* Work to be completed:
From the entries below, copy exactly the lines from the one that contains "potted plant: none [113,371,142,419]" through the one that contains "saltshaker: none [154,384,187,432]", both included, and only those.

___ Exercise material ___

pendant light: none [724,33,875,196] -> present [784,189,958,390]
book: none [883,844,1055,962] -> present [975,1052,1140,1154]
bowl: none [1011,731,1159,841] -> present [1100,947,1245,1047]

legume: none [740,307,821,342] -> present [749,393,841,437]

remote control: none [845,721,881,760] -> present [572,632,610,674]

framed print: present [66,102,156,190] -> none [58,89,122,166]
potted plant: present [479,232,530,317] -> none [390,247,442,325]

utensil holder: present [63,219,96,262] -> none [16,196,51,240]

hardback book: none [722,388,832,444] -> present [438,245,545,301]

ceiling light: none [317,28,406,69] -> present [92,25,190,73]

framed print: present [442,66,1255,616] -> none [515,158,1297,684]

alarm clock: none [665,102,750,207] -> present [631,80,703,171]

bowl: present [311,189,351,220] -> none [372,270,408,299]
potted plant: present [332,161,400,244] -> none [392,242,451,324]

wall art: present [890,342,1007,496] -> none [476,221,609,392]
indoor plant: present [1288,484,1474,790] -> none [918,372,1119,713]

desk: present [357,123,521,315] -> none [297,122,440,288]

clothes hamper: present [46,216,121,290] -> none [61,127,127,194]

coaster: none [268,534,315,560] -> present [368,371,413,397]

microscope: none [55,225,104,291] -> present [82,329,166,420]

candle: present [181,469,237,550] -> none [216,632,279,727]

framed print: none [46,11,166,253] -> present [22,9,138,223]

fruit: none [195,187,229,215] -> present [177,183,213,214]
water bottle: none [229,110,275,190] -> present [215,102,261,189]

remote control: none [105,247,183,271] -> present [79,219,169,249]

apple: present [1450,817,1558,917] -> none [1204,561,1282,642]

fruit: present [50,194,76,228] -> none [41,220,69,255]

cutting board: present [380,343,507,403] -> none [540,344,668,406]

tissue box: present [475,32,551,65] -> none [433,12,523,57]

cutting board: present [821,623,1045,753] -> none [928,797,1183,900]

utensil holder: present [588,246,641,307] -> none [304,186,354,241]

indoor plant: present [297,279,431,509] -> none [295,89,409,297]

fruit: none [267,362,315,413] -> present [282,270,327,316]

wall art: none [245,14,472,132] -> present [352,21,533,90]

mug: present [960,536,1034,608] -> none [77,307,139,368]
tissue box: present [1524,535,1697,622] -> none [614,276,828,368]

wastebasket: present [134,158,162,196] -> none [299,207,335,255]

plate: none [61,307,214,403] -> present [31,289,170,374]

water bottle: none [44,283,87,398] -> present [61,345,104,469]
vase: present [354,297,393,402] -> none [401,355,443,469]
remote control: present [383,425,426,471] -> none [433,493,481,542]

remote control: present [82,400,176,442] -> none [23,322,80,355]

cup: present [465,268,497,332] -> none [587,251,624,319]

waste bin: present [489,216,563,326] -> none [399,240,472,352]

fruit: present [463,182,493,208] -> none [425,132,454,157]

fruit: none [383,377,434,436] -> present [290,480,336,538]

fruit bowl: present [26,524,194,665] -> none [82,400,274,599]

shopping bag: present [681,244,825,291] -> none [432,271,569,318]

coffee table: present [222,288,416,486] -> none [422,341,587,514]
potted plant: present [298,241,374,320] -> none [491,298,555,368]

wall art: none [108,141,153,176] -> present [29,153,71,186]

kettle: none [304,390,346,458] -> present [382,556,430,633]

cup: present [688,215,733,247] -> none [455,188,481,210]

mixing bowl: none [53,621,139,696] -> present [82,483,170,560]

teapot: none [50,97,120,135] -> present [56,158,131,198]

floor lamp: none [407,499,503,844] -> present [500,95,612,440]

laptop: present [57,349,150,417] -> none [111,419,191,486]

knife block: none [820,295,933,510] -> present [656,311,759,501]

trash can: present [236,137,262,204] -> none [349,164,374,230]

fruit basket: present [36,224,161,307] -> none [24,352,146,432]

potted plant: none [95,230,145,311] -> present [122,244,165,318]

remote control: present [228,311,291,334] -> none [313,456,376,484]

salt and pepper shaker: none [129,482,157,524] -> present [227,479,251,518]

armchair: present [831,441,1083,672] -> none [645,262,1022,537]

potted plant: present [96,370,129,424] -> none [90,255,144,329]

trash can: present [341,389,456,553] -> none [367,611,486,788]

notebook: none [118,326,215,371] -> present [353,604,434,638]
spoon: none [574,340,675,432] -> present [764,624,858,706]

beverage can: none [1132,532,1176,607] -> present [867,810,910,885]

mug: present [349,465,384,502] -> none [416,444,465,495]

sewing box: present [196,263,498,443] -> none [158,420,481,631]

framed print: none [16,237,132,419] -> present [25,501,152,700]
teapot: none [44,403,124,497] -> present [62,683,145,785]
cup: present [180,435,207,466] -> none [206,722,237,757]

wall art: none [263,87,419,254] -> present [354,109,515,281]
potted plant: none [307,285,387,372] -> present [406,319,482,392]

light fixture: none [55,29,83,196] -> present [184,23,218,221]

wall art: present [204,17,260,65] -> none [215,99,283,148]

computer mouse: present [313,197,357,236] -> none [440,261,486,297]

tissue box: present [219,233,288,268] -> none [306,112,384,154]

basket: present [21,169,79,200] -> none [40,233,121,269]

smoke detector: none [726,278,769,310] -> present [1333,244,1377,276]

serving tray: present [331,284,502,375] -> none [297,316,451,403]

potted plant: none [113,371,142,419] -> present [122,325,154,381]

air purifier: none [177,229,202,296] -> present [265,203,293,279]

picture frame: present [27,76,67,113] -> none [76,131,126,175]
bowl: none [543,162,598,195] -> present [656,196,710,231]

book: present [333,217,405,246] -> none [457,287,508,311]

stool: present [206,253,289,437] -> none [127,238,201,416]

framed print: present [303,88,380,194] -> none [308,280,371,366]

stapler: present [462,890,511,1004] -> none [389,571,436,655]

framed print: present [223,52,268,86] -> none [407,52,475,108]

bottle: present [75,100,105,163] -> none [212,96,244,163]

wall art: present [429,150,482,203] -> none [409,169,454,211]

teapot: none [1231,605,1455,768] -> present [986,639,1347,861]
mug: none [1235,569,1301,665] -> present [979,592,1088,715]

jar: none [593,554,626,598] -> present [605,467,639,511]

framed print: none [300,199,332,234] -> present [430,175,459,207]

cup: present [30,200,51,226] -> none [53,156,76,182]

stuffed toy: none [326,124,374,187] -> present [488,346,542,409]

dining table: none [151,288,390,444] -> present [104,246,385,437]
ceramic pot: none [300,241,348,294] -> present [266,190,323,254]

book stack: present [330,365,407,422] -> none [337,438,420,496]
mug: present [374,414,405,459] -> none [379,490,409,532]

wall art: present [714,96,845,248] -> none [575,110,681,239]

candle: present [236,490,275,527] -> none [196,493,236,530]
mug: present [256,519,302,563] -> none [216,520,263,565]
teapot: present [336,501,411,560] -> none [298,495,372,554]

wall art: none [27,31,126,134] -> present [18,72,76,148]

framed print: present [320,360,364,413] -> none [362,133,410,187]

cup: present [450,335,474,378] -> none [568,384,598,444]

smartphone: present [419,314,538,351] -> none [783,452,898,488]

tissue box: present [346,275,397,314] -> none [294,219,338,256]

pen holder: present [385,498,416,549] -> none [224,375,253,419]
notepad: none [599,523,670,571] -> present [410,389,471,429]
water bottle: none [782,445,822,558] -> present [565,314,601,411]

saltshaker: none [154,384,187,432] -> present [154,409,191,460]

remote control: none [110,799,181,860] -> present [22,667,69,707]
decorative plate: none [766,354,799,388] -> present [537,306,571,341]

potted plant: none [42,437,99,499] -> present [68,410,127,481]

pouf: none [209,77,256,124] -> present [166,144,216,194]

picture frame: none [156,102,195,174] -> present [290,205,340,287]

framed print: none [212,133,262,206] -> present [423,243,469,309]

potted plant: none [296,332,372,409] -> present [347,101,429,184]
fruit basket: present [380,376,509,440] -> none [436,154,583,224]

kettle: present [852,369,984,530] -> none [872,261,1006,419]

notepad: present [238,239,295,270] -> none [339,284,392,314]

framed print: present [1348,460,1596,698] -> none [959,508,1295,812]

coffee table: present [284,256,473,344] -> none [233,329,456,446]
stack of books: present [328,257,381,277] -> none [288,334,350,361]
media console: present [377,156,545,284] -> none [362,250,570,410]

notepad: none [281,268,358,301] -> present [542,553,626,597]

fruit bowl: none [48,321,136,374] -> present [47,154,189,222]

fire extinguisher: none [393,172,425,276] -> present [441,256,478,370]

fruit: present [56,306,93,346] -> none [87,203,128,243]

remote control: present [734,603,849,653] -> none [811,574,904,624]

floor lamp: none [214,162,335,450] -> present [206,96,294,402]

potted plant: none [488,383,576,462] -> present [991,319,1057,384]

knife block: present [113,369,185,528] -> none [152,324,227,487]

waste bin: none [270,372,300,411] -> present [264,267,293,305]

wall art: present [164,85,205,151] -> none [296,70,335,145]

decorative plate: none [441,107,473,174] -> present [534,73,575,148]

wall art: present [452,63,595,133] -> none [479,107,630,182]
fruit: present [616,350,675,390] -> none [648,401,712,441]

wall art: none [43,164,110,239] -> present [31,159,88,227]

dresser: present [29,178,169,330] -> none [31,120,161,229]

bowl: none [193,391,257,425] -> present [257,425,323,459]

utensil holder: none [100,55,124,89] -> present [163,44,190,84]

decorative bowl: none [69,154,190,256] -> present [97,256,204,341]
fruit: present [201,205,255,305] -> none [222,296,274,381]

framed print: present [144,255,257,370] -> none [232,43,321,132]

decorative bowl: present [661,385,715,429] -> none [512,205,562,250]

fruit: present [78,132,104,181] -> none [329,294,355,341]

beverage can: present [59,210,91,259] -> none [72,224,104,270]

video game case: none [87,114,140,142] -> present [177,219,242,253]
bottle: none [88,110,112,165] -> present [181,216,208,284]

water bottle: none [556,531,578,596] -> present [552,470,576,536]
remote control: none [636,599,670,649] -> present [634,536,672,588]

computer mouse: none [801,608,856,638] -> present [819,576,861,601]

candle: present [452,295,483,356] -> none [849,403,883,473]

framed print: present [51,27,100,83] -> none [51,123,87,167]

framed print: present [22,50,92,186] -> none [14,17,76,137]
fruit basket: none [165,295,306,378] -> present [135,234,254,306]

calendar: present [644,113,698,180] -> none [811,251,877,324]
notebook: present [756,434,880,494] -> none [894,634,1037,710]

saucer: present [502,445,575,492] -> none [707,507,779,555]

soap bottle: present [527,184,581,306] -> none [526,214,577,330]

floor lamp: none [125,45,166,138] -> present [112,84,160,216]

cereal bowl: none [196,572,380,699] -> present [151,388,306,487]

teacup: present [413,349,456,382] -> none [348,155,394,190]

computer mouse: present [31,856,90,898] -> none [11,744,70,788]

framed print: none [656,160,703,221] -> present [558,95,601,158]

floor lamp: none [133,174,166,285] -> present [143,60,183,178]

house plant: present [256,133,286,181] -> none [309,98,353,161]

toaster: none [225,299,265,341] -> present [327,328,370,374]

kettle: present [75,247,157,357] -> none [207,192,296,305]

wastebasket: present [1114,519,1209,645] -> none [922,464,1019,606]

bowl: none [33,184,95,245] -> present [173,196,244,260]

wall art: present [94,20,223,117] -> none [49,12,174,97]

___

* Output for this task:
potted plant: none [113,371,142,419] -> present [122,325,154,381]

air purifier: none [177,229,202,296] -> present [265,203,293,279]

picture frame: present [27,76,67,113] -> none [76,131,126,175]
bowl: none [543,162,598,195] -> present [656,196,710,231]

book: present [333,217,405,246] -> none [457,287,508,311]

stool: present [206,253,289,437] -> none [127,238,201,416]

framed print: present [303,88,380,194] -> none [308,280,371,366]

stapler: present [462,890,511,1004] -> none [389,571,436,655]

framed print: present [223,52,268,86] -> none [407,52,475,108]

bottle: present [75,100,105,163] -> none [212,96,244,163]

wall art: present [429,150,482,203] -> none [409,169,454,211]

teapot: none [1231,605,1455,768] -> present [986,639,1347,861]
mug: none [1235,569,1301,665] -> present [979,592,1088,715]

jar: none [593,554,626,598] -> present [605,467,639,511]

framed print: none [300,199,332,234] -> present [430,175,459,207]

cup: present [30,200,51,226] -> none [53,156,76,182]

stuffed toy: none [326,124,374,187] -> present [488,346,542,409]

dining table: none [151,288,390,444] -> present [104,246,385,437]
ceramic pot: none [300,241,348,294] -> present [266,190,323,254]

book stack: present [330,365,407,422] -> none [337,438,420,496]
mug: present [374,414,405,459] -> none [379,490,409,532]

wall art: present [714,96,845,248] -> none [575,110,681,239]

candle: present [236,490,275,527] -> none [196,493,236,530]
mug: present [256,519,302,563] -> none [216,520,263,565]
teapot: present [336,501,411,560] -> none [298,495,372,554]

wall art: none [27,31,126,134] -> present [18,72,76,148]

framed print: present [320,360,364,413] -> none [362,133,410,187]

cup: present [450,335,474,378] -> none [568,384,598,444]

smartphone: present [419,314,538,351] -> none [783,452,898,488]

tissue box: present [346,275,397,314] -> none [294,219,338,256]

pen holder: present [385,498,416,549] -> none [224,375,253,419]
notepad: none [599,523,670,571] -> present [410,389,471,429]
water bottle: none [782,445,822,558] -> present [565,314,601,411]

saltshaker: none [154,384,187,432] -> present [154,409,191,460]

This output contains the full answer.